Mini Pumpkin Cheesecakes

These mini pumpkin cheesecakes feature a creamy pumpkin filling on a spiced crust, perfect for sharing with friends and family.
Prep Time 30 minutes
Cook Time 25 minutes
Total Time 3 hours 30 minutes
Servings: 12 servings
Course: Dessert, Snack
Cuisine: American
Calories: 250

Ingredients
  

For the Crust
  • 1 cup graham cracker crumbs or substitute with ginger snap cookies or speculoos cookies
  • 2 tbsp granulated sugar
  • 3.5 tbsp unsalted butter (melted)
  • 1/4 tsp salt
For the Filling
  • 12 oz cream cheese (softened) warm to room temperature
  • 2/3 cup pumpkin puree use pure pumpkin, not pie filling
  • 2.5 tbsp sour cream
  • 1/4 cup packed light brown sugar
  • 1/4 cup granulated sugar
  • 1 large egg
  • 1 large egg yolk
  • 1 tsp vanilla extract
  • 1 tsp molasses
  • 1 tsp ground cinnamon
  • 1/2 tsp ground ginger
  • 1/4 tsp ground nutmeg
  • 1/8 tsp ground cloves
  • 1 tsp all-purpose flour
  • 1 tbsp heavy cream
For Toppings
  • whipped cream for serving
  • ground cinnamon for dusting
  • salted caramel drizzle for drizzling
  • crumbled gingersnaps or pecans for garnish

Method
 

Make the Crust
  1. Preheat the oven to 325°F (160°C).
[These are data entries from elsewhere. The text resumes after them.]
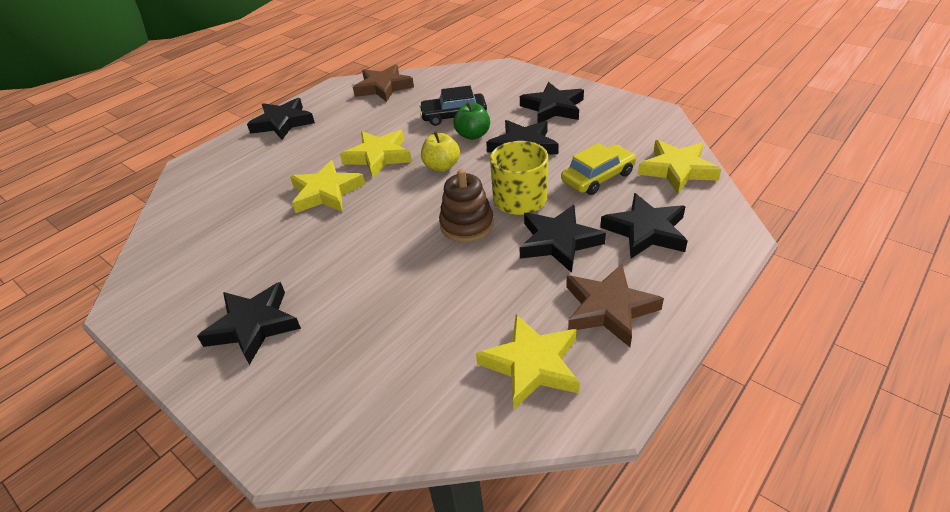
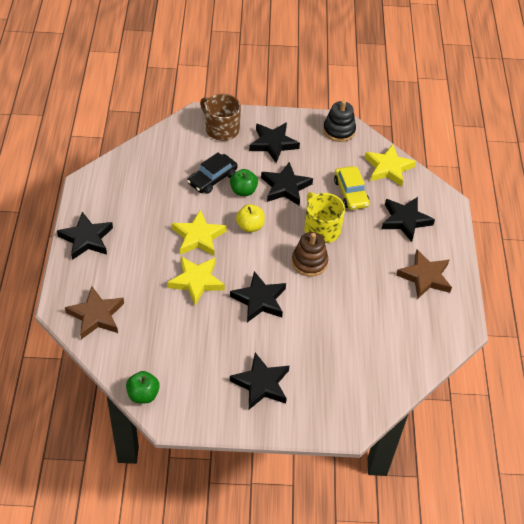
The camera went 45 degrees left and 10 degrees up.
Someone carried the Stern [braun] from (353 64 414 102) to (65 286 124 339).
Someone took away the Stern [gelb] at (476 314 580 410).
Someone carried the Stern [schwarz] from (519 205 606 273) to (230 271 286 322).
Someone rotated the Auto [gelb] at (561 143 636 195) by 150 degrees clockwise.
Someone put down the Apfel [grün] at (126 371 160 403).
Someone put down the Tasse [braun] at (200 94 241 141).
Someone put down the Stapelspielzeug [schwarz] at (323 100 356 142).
Line a 12-cup muffin tin with paper liners or lightly grease each cup.
  2. In a bowl, stir together the graham cracker crumbs, granulated sugar, melted butter, and salt until the mixture holds together when pressed.
  3. Press 1 to 1.5 tablespoons of the crumbs into the bottom of each muffin cup, forming an even layer. Bake for 5 minutes, then remove and let cool slightly.
Make the Filling
  1. In a large bowl, beat softened cream cheese until smooth and free of lumps.
  2. Add pumpkin puree, sour cream, light brown sugar, and granulated sugar; beat until well combined.
  3. Mix in the egg and egg yolk, then add vanilla extract and molasses.
  4. Stir in ground cinnamon, ground ginger, ground nutmeg, and ground cloves.
  5. Sprinkle in all-purpose flour and fold to incorporate. Finish with heavy cream.
Assemble & Bake
  1. Spoon the filling evenly over the prebaked crusts, filling each cup nearly to the top.
  2. Gently tap the tin on the counter to remove air bubbles. Bake at 325°F (160°C) for 18–22 minutes, or until the centers are mostly set but still slightly jiggly.
  3. Turn off the oven, open the door slightly, and let the cheesecakes rest for 15 minutes to avoid cracks.
Cool & Chill
  1. Remove the tin and transfer the cheesecakes to a wire rack to cool to room temperature.
  2. Once cooled, chill in the refrigerator for at least 3 hours, preferably overnight.
Serve
  1. Top each chilled mini cheesecake with whipped cream, ground cinnamon, and salted caramel.
  2. Scatter crumbled gingersnaps or chopped pecans on top.
  3. Serve slightly chilled.

Notes

For longer storage, freeze individually on a tray until firm, then transfer to a freezer-safe container for up to 1 month. Thaw overnight in the fridge before serving.